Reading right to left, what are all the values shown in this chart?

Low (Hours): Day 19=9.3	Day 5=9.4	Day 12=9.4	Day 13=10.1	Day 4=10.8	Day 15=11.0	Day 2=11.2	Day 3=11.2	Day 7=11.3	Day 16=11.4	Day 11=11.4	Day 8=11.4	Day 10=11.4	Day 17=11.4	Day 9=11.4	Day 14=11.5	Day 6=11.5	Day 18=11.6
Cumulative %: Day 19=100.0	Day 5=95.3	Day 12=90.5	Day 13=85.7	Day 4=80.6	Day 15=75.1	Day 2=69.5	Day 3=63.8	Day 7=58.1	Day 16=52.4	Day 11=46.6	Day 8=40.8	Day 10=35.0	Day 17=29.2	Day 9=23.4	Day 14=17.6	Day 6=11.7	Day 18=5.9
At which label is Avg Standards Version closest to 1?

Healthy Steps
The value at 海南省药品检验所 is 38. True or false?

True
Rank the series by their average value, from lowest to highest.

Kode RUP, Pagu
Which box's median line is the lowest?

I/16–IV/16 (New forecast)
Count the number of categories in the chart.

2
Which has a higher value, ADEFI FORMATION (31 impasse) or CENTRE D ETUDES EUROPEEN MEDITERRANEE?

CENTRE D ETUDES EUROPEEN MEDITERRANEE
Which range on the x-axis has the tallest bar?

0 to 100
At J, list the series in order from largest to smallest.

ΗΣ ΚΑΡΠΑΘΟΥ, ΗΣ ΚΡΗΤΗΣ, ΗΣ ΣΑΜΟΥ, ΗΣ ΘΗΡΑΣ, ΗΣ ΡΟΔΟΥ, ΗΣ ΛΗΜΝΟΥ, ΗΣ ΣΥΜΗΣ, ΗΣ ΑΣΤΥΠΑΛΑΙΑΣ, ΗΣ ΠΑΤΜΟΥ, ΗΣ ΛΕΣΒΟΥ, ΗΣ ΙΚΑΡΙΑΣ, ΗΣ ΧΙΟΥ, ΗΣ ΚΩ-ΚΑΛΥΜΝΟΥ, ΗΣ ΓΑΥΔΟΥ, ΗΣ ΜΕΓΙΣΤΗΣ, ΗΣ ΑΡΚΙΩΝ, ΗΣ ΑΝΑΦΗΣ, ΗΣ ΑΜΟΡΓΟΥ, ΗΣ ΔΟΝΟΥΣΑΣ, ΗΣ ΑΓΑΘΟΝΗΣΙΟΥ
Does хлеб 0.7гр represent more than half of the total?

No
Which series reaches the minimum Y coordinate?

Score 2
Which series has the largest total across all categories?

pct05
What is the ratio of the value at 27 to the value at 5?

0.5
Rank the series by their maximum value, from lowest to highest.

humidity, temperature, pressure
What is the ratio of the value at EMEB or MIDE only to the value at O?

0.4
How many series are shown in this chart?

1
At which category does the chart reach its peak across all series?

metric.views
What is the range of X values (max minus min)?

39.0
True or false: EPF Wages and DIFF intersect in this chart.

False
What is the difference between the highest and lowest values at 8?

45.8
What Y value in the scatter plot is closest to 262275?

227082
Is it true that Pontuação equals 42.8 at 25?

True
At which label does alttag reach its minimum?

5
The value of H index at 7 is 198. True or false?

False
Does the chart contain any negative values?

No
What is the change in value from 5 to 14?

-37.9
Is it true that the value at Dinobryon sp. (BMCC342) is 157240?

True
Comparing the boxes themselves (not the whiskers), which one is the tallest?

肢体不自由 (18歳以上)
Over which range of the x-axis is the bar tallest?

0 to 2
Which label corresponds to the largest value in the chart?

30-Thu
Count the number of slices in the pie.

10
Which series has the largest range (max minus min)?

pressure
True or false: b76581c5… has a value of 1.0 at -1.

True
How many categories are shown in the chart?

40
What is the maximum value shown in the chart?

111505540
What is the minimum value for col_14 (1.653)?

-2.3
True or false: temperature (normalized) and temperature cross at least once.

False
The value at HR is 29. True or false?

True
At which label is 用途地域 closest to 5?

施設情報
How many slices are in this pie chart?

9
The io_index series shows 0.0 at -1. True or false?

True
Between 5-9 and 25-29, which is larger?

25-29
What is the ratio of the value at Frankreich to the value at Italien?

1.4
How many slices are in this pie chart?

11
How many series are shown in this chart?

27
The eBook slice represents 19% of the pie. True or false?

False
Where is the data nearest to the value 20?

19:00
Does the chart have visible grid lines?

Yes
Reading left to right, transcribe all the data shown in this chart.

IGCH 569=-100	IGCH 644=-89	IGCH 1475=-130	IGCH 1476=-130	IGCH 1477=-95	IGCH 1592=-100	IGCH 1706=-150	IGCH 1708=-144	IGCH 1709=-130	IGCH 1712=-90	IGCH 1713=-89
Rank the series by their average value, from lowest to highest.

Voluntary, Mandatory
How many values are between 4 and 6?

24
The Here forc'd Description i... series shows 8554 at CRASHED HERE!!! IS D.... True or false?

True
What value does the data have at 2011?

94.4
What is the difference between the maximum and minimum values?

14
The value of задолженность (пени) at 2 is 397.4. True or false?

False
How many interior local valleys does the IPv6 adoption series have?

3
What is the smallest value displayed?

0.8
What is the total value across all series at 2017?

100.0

| Task instructions |
Report each line in the listing above that contains the string "minus".

| Solution for this exercise |
What is the range of X values (max minus min)?
Which series has the largest range (max minus min)?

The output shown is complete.